Sunday, March 30, 2008

Spoke Too Soon

Okay, so maybe I spoke too soon about feeling so great, but maybe also too I overdid it yesterday. Perhaps it was Grace's soccer game at 8:20am in the tundra of Kansas that did me in, but I got hit hard with a headache and was on the couch the rest of the day. This morning after 13 hours in bed I could have slept another 10 but forced myself out and down the stairs. By the time we were getting ready for church I thought I wouldn't make it but felt God's presence telling me that I could. I did make it and had such a wonderful time being with Him. I felt Him so strongly today and it was an added bonus that it was Divine Mercy Sunday. The second reading especially made me smile and cry at the same time...
1 Peter 1: 3 - 9
who by God's power are guarded through faith for a salvation ready to be revealed in the last time.

GIVEN ENTRIES —

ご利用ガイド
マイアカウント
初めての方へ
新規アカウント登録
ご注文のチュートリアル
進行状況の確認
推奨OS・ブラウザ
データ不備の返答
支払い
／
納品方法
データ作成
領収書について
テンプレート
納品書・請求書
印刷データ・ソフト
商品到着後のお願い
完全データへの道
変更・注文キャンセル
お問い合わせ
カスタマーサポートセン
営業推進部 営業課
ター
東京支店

==

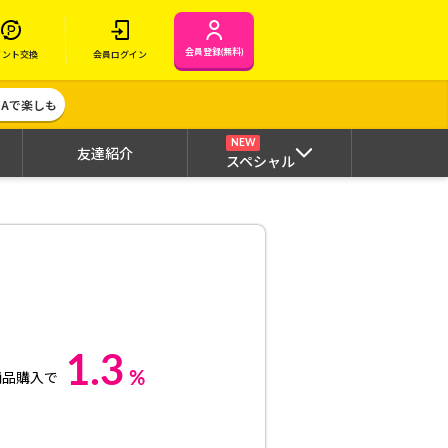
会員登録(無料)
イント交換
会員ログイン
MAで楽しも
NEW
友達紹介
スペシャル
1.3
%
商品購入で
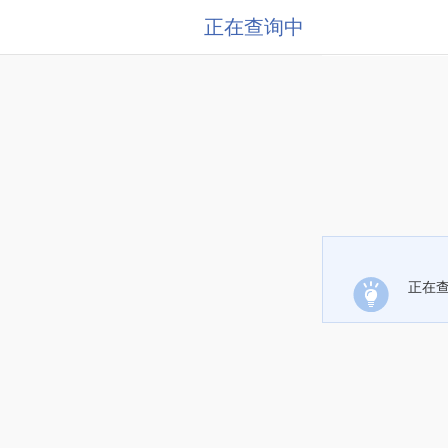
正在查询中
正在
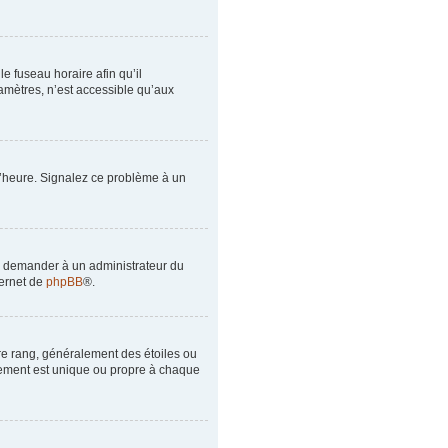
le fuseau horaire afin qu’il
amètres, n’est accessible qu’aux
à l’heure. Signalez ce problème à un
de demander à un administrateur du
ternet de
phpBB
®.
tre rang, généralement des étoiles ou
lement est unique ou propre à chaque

* * *

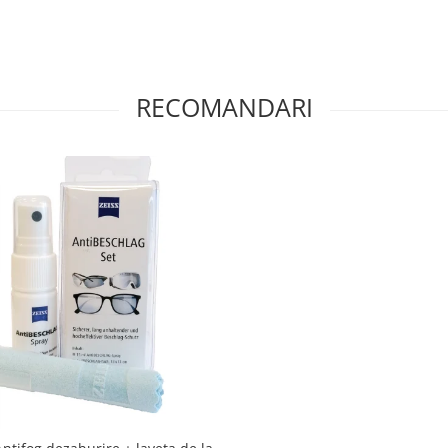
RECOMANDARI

EXERCISE OBJECTIVE — Return the passage from the blog post between "Sunday, March 30, 2008" and "the same time...", inclusive, copied word for word.

WORKED SOLUTION —
Sunday, March 30, 2008

Spoke Too Soon

Okay, so maybe I spoke too soon about feeling so great, but maybe also too I overdid it yesterday. Perhaps it was Grace's soccer game at 8:20am in the tundra of Kansas that did me in, but I got hit hard with a headache and was on the couch the rest of the day. This morning after 13 hours in bed I could have slept another 10 but forced myself out and down the stairs. By the time we were getting ready for church I thought I wouldn't make it but felt God's presence telling me that I could. I did make it and had such a wonderful time being with Him. I felt Him so strongly today and it was an added bonus that it was Divine Mercy Sunday. The second reading especially made me smile and cry at the same time...